Data for the task:
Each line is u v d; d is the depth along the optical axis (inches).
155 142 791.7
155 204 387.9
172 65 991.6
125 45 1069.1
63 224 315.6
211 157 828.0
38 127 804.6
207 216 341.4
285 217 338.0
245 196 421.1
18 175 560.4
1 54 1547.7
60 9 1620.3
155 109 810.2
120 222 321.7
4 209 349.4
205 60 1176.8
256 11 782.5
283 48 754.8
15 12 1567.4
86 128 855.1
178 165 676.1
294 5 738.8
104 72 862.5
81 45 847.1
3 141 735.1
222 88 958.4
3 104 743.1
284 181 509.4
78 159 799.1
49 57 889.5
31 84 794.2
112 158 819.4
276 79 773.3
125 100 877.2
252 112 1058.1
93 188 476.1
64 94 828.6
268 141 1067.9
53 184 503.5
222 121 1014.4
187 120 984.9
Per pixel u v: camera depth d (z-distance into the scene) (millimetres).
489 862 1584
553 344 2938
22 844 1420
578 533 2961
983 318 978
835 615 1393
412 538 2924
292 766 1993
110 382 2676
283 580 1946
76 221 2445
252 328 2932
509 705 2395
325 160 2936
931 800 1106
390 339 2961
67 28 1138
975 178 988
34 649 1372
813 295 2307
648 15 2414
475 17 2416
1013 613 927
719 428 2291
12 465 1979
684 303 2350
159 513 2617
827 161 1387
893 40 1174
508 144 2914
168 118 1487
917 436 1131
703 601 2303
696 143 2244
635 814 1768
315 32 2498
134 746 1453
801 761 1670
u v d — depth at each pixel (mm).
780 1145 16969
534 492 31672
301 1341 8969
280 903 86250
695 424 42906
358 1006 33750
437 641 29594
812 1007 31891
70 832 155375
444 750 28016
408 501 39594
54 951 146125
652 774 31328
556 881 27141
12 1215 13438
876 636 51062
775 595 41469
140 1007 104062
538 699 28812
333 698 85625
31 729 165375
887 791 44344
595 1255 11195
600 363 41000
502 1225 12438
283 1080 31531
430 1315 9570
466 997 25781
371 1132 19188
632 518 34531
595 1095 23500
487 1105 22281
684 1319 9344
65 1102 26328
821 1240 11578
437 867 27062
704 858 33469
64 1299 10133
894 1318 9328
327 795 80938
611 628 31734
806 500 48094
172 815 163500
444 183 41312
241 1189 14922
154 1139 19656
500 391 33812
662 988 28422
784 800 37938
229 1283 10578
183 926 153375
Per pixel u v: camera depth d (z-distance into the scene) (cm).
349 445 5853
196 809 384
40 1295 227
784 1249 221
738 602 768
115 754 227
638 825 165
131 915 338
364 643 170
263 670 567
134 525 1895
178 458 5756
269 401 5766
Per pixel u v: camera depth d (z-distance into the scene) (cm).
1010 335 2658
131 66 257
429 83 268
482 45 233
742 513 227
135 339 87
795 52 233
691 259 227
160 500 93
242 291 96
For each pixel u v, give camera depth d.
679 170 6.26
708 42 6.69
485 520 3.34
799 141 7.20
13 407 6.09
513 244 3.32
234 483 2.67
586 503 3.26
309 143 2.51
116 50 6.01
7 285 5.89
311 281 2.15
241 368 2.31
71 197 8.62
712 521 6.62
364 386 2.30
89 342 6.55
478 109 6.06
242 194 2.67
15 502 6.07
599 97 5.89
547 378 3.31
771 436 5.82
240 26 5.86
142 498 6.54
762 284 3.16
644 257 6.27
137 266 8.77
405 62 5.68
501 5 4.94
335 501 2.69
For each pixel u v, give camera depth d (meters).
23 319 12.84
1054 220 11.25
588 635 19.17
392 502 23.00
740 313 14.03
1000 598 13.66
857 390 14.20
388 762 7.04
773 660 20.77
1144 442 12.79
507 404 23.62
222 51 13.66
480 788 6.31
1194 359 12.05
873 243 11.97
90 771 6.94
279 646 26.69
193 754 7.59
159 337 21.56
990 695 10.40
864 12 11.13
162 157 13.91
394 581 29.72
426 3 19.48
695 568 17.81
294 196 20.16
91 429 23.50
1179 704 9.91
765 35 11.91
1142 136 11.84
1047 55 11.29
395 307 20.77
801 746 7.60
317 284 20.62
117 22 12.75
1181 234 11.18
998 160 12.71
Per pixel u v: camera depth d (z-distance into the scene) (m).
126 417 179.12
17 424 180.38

Task directions: Reproduce exactly the entries above, limited to the lines from the one with "65 1102 26328" through the one with "708 42 6.69", both included.

Your response:
65 1102 26328
821 1240 11578
437 867 27062
704 858 33469
64 1299 10133
894 1318 9328
327 795 80938
611 628 31734
806 500 48094
172 815 163500
444 183 41312
241 1189 14922
154 1139 19656
500 391 33812
662 988 28422
784 800 37938
229 1283 10578
183 926 153375
Per pixel u v: camera depth d (z-distance into the scene) (cm).
349 445 5853
196 809 384
40 1295 227
784 1249 221
738 602 768
115 754 227
638 825 165
131 915 338
364 643 170
263 670 567
134 525 1895
178 458 5756
269 401 5766
Per pixel u v: camera depth d (z-distance into the scene) (cm).
1010 335 2658
131 66 257
429 83 268
482 45 233
742 513 227
135 339 87
795 52 233
691 259 227
160 500 93
242 291 96
For each pixel u v, give camera depth d.
679 170 6.26
708 42 6.69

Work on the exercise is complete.